A grandma on my street asked me recently, and I was transported to the early childhood of my older twins, when my daughter had been particularly fond of my bright yellow wrapper, that she went everywhere with.
It was less than two years ago she dropped it, after the wrapper ripped in different places and it was obvious that it just needed to go. My daughter used to cry whenever I washed this wrapper, and she would stand watch over it until it was dry, so she could have it back.
While she had her wrapper, her brother had this boxy book of ABCs, which he logged around back then, and he would show it to anyone who cared, asking them to tell him about the animals representing each letter.
I don’t have that particular wrapper my daughter used again, but I have that same material in the house, and whilst we were arranging our wardrobe recently, I was amazed at how her eyes picked up that material and before I knew it, she was clutching the wrapper to her chest with a cheesy smile on her face. I could see she was nowhere close to getting over that wrapper.
And that animal book still fascinates my son, even as an 8 year old.
My younger twins’ choices were more refined. They got stuck on teddy bears; one named Alien Princess, and the other Monkey. Those are their actual names. Toys have come and gone, but these two have survived. They just have a way of getting back into the house.
Over the years, I find I have come to attach sentimental values to these things. They are not just toys, a wrapper, books; so many special moments of my children’s childhood are attached to it. So, long after the children have outgrown them, I will still keep them to remind me that these people, who seem on a mission to beat mom’s height, were once small and vulnerable.
The same way my mom kept a treasure box filled with titbits from the childhood of my sisters and I. I don’t know yet, if I will get a new box for that, or just pass on the one I got to my Ada, but I guess I still have time to make up my mind. Consider it a family heirloom in the making.
While I’m considering it, a family friend actually has a family heirloom and it is not of the beautiful stones of this world. It is of a giant teddy bear, that has been so many things to their three children, while they grew up, and sometimes, still provides comfort just by being familiar.
They had bought the teddy when their first child was a baby. It was a huge thing that they kept far away from her bed, but it was in her room. When she started crawling, she found her way to it. She would climb all over it, try to topple it, which was pretty easy and it was always led to her breaking into a huge smile, showing off her baby teeth at achieving that feat.
There are pictures of her sleeping off in the arms of the teddy.
When she started walking, she had dragged the teddy around the house. It had served as playmate, seat, pillow and everything in between.
So many other smaller teddies have come and gone, but this one has remained even till now.
When they had another girl, she had found comfort in the teddy too. When their little brother came along, he formed his own attachment to the teddy and put his mark on it, by removing both eyes. That did not dissuade his sisters from playing with it.

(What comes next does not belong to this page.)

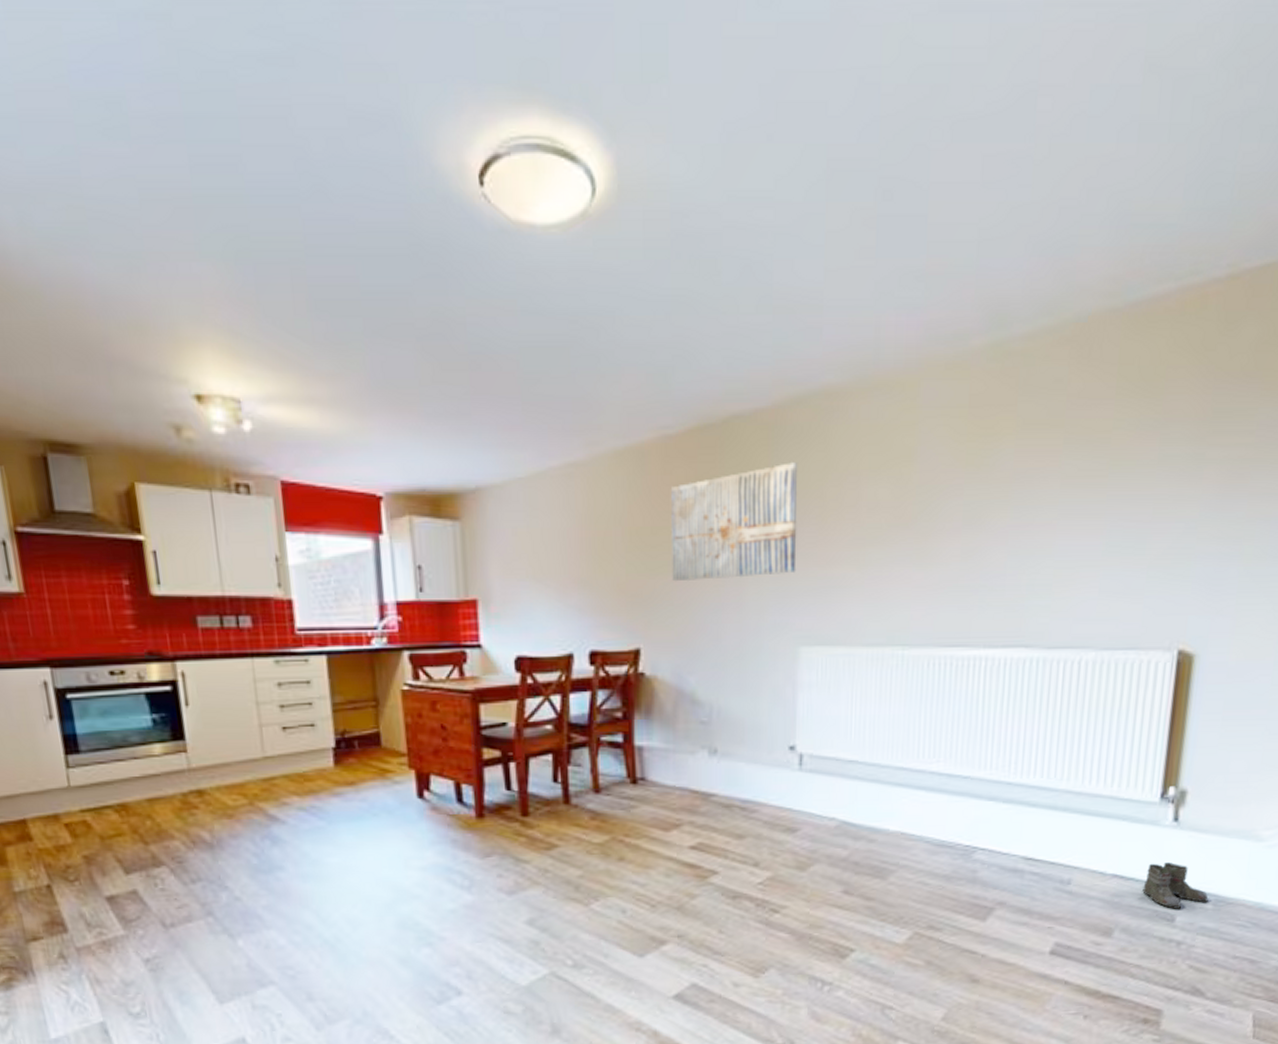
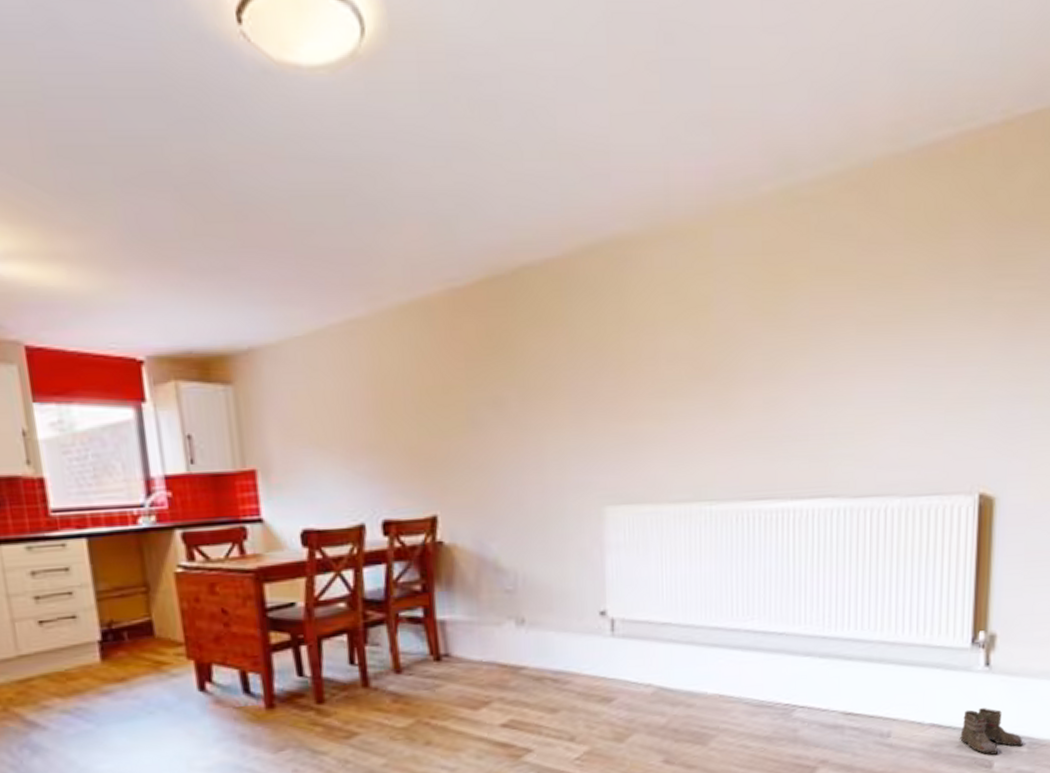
wall art: present [671,462,798,581] -> none [462,314,597,442]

Now that the teddy isn’t the centre of their lives anymore, it takes its pride of place in their living room, and if you guessed that their children gravitate towards that area, you wouldn’t be far from the truth.
For their parents, the teddy bear, which is just called Teddy, holds family history. It has appeared in too many family photos, you would think it was a family member…and in a way, it is.

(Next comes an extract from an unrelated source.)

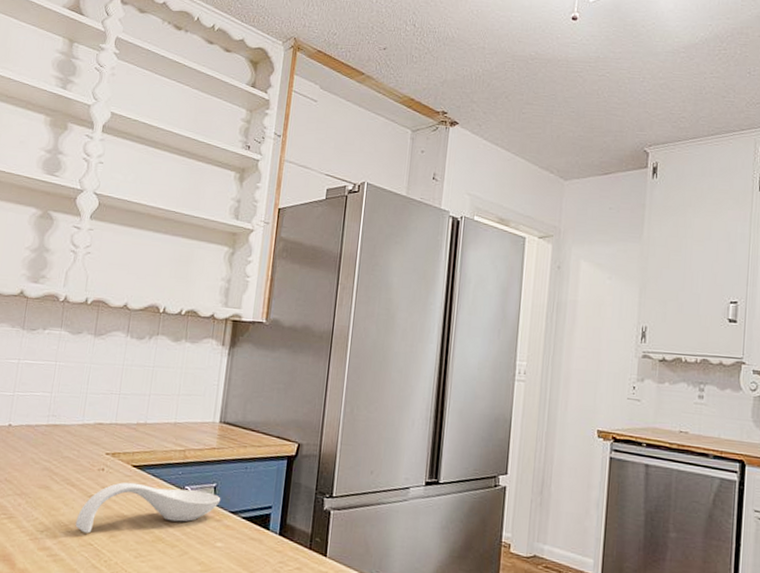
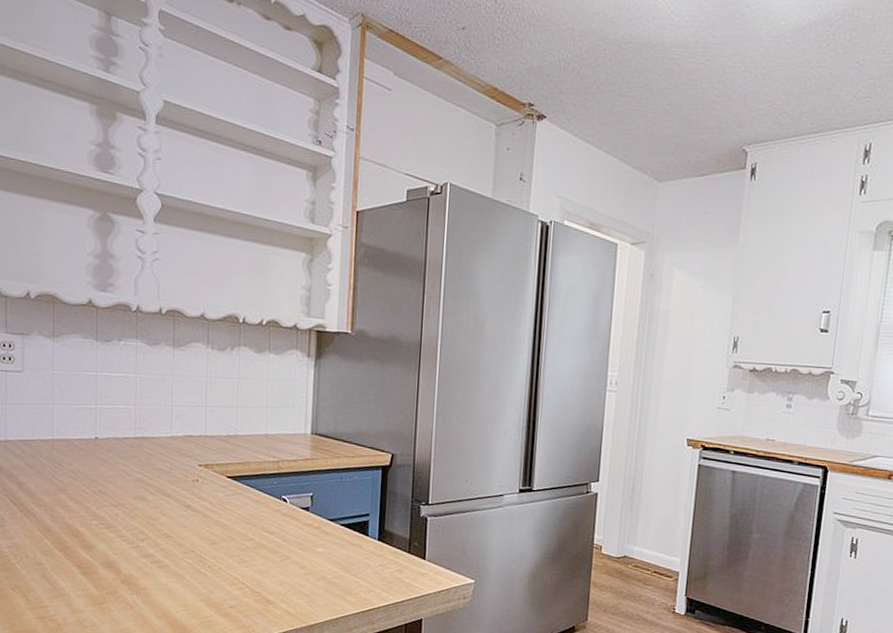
spoon rest: present [75,482,221,534] -> none [175,492,318,541]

For another mom, Kate, she’s the one, who isn’t ready to accept the fact that her son has outgrown his teddy, which he had had from birth.
He had held the teddy preciously at one time, slept with it faithfully by his side for years, took it on play dates, and now, as he grows into a teenager, he prefers spending time with his friends, rather than family. Kate finds the teddy is her only link to her son’s childhood that is fast disappearing.

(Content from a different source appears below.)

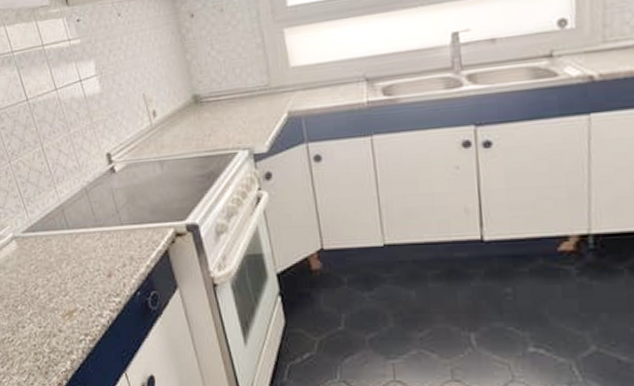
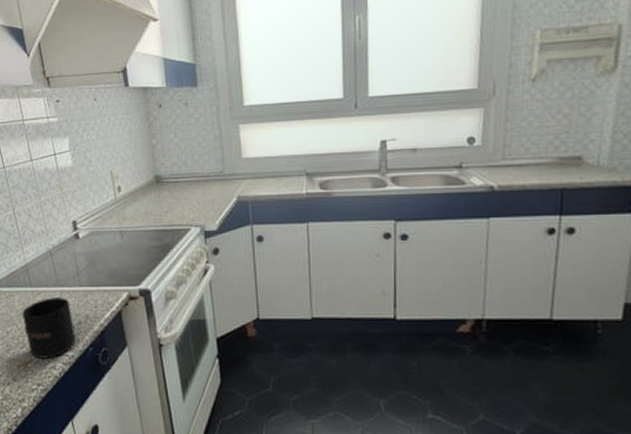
mug: none [61,239,122,306] -> present [22,297,76,359]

A teddy that used to have its prime place on his bed now gets kicked under the same bed. Kate had tried to restore the teddy to its former place of glory but that ended up infuriating her son, who shoved it inside his wardrobe.
Well, Mr. Teddy has been rescued. It now sleeps in her own room, where it reminds her that her son was once a baby who loved a teddy, but that he has now also growing into a man, who might need that teddy some day in the future…or not.
Personally, I love keeping things for their sentimental values, so these mementoes from my children’s childhood help me to keep alive the memories of their seemingly fleeting childhood.
Like some said, “Our children grow up mostly in hindsight, with changes happening quietly, gradually, incrementally.” The memories we save of the journey remind us we were ever there, that our kids were ever small and totally dependent on us.
I would encourage us to actively keep memories, it will definitely be something to laugh or smile about in the years to come.